* **REQUEST 1**: Write out the entries verbatim, beginning at the line that contains "Гуляш из мяса курицы (Обед), Гуляш" and continuing through the last line of the entries.

━━ PASSAGE SHOWN

Hours-long continuous lasing achieved using laser-cooled strontium atoms

Laser-cooled atomic gases, gases of atoms chilled to temperatures around absolute zero using laser technologies, have proved to be versatile physical platforms to study and control quantum phenomena. When these atomic gases interact with light inside an optical cavity (i.e., a structure designed to trap and enhance light), they can give rise to effects that can be leveraged to realize quantum sensing or simulate complex quantum systems.

Using atomic gases loaded in optical cavities, physicists have observed various intriguing effects, including self-organization phase transitions, characterized by the spontaneous arrangement of the gas atoms into ordered patterns, lasing and the preservation of quantum coherence. Generally, however, these effects are only observed for short times, as new atoms need to be reloaded in the cavity for them to be produced again.

Researchers at JILA, a joint research institute of the University of Colorado-Boulder and the National Institute of Standards and Technology, recently demonstrated continuous lasing that lasted hours using laser-cooled strontium-88 (⁸⁸Sr) atoms loaded into a ring (i.e., circular) optical cavity. Their paper, published in Nature Physics, could open new possibilities for the development of ultra-quiet lasers, as well as quantum computers and sensing technologies.

━━━━
━━ DATA FOR THE TASK

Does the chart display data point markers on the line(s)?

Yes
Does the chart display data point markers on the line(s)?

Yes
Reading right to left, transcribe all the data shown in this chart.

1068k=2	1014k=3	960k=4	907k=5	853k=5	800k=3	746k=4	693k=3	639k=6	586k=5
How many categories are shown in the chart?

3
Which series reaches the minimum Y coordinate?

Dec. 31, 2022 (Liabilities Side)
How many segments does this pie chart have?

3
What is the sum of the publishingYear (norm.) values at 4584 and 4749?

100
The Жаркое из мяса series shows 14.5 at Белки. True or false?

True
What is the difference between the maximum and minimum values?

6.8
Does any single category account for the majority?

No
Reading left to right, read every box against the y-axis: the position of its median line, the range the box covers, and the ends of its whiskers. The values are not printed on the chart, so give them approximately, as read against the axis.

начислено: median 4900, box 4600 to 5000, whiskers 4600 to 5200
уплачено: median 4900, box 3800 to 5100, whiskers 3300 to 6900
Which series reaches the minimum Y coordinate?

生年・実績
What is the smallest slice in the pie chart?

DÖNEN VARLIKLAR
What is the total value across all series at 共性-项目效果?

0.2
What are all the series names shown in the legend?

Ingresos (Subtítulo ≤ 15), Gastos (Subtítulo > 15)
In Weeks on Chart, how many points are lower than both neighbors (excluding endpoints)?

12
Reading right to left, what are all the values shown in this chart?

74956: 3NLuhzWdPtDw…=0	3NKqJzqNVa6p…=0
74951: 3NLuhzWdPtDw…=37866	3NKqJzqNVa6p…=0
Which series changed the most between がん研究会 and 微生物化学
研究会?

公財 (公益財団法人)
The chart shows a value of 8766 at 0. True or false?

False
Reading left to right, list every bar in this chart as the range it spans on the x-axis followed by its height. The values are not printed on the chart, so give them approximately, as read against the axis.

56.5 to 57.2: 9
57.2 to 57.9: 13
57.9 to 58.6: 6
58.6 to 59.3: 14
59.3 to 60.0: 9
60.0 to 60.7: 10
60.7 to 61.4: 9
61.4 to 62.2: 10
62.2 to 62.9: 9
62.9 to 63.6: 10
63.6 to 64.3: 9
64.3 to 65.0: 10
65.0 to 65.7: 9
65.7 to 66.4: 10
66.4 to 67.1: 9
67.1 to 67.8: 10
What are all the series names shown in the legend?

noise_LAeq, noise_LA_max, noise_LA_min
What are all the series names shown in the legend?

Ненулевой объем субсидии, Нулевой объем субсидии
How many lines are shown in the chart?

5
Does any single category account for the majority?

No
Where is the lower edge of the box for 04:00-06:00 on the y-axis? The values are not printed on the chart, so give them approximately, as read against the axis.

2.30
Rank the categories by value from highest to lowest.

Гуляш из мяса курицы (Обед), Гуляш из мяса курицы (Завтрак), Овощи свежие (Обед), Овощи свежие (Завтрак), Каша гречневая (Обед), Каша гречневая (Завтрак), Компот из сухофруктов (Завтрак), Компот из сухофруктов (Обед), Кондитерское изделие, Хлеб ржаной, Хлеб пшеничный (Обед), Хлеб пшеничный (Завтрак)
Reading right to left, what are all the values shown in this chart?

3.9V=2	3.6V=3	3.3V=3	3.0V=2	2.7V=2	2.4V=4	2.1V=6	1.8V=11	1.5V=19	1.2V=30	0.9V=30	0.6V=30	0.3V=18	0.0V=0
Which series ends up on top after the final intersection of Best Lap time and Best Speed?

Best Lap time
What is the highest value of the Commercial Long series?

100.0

━━━━

* **REQUEST 2**: Give the strontium lasing article again in full, word for word.

* **EXERCISE SOLUTION 1**:
Гуляш из мяса курицы (Обед), Гуляш из мяса курицы (Завтрак), Овощи свежие (Обед), Овощи свежие (Завтрак), Каша гречневая (Обед), Каша гречневая (Завтрак), Компот из сухофруктов (Завтрак), Компот из сухофруктов (Обед), Кондитерское изделие, Хлеб ржаной, Хлеб пшеничный (Обед), Хлеб пшеничный (Завтрак)
Reading right to left, what are all the values shown in this chart?

3.9V=2	3.6V=3	3.3V=3	3.0V=2	2.7V=2	2.4V=4	2.1V=6	1.8V=11	1.5V=19	1.2V=30	0.9V=30	0.6V=30	0.3V=18	0.0V=0
Which series ends up on top after the final intersection of Best Lap time and Best Speed?

Best Lap time
What is the highest value of the Commercial Long series?

100.0

* **EXERCISE SOLUTION 2**:
Hours-long continuous lasing achieved using laser-cooled strontium atoms

Laser-cooled atomic gases, gases of atoms chilled to temperatures around absolute zero using laser technologies, have proved to be versatile physical platforms to study and control quantum phenomena. When these atomic gases interact with light inside an optical cavity (i.e., a structure designed to trap and enhance light), they can give rise to effects that can be leveraged to realize quantum sensing or simulate complex quantum systems.

Using atomic gases loaded in optical cavities, physicists have observed various intriguing effects, including self-organization phase transitions, characterized by the spontaneous arrangement of the gas atoms into ordered patterns, lasing and the preservation of quantum coherence. Generally, however, these effects are only observed for short times, as new atoms need to be reloaded in the cavity for them to be produced again.

Researchers at JILA, a joint research institute of the University of Colorado-Boulder and the National Institute of Standards and Technology, recently demonstrated continuous lasing that lasted hours using laser-cooled strontium-88 (⁸⁸Sr) atoms loaded into a ring (i.e., circular) optical cavity. Their paper, published in Nature Physics, could open new possibilities for the development of ultra-quiet lasers, as well as quantum computers and sensing technologies.